This afternoon came the announcement that 33 allegations of ethical violations have been filed against prominent bar members. Most noteworthy is Andrew Thomas, the former Maricopa County Attorney who waged legal battles against many in county government and on the bench.
Also named in Probable Cause orders were two of his senior deputies, Lisa Aubuchon and Rachel Alexander.
At a 2:00 press conference just ended, independent ethics investigator John Gleason spoke about his 76-page report as well as the orders themselves. As the Probable Cause Order for Thomas reads, “Ethical violations by Respondent … are far-reaching and numerous. Evidence thus far adduced portrays a reckless, four-year campaign of corruption and power abuse by Respondent as a public official, undertaken at enormous and mostly wasteful cost to the taxpayers.”
His report indicates, “Pursuant to the American Bar Association Standards for Imposing Lawyer Sanctions, the allegations of misconduct committed by Thomas and Aubuchon, if proven, warrant disbarment.”
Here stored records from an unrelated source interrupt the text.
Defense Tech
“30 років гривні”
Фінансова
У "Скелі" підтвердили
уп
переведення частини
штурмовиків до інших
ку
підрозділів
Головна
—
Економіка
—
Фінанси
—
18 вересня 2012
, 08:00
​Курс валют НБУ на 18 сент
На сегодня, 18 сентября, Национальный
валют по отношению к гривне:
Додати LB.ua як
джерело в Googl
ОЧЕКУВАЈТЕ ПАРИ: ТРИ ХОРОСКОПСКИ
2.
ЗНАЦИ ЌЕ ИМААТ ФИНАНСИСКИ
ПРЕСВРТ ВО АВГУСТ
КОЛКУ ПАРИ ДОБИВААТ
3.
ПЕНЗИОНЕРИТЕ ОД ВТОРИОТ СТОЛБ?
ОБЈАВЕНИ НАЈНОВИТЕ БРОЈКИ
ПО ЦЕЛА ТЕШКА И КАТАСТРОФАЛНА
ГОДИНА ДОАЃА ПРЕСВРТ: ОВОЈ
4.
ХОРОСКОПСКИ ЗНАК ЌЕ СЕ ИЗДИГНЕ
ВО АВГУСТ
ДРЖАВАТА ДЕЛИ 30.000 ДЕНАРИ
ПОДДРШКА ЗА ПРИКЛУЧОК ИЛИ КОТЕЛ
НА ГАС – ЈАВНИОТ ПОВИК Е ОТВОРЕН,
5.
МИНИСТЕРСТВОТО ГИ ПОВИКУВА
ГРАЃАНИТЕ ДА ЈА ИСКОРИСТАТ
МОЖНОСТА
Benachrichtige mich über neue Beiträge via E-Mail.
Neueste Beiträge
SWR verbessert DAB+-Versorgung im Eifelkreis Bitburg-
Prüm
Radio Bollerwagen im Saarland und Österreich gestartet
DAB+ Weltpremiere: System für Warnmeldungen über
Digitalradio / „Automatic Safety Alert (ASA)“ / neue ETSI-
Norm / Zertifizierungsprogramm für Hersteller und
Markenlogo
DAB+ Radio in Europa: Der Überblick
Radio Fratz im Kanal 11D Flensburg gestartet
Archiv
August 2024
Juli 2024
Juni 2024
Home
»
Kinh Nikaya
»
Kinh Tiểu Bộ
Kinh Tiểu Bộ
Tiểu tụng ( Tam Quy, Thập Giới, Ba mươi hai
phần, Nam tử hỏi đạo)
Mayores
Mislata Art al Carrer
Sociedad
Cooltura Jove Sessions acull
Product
Gleason said that he expected to file the formal charges, largely based on his report, in January. (January being the month when the new discipline process, based primarily on the Colorado process, goes into effect.) He added that by early or mid-July, a hearing with new Presiding Disciplinary Judge William O’Neil, along with a panel, will consider the charges.
More records from the cases soon will be scanned and made available, according to the Supreme Court.
A few other items learned in the press conference:
- Gleason mentioned that his report originally submitted to the Probable Cause Panelist—former Arizona Chief Justice Charles Jones—included 32 allegations. It was Justice Jones who insisted that an additional allegation be levied against all three lawyers: violations of Rules 53(d) and (f)(1), Ariz.R.S.Ct., “which are predicated on Respondent’s failure or refusal to cooperate or respond substantively to Bar Counsel’s requests.”
- In response to a question, State Bar of Arizona spokesman Rick DeBruhl said that no one they had spoken with could recall a time in Arizona history when a sitting or former county attorney had had such charges levied against him or her.
- John Gleason noted that throughout his long investigation, he had never met any of the three lawyers named in the allegations (though he did offer them the opportunity to be interviewed).
We will have more on this story as it progresses.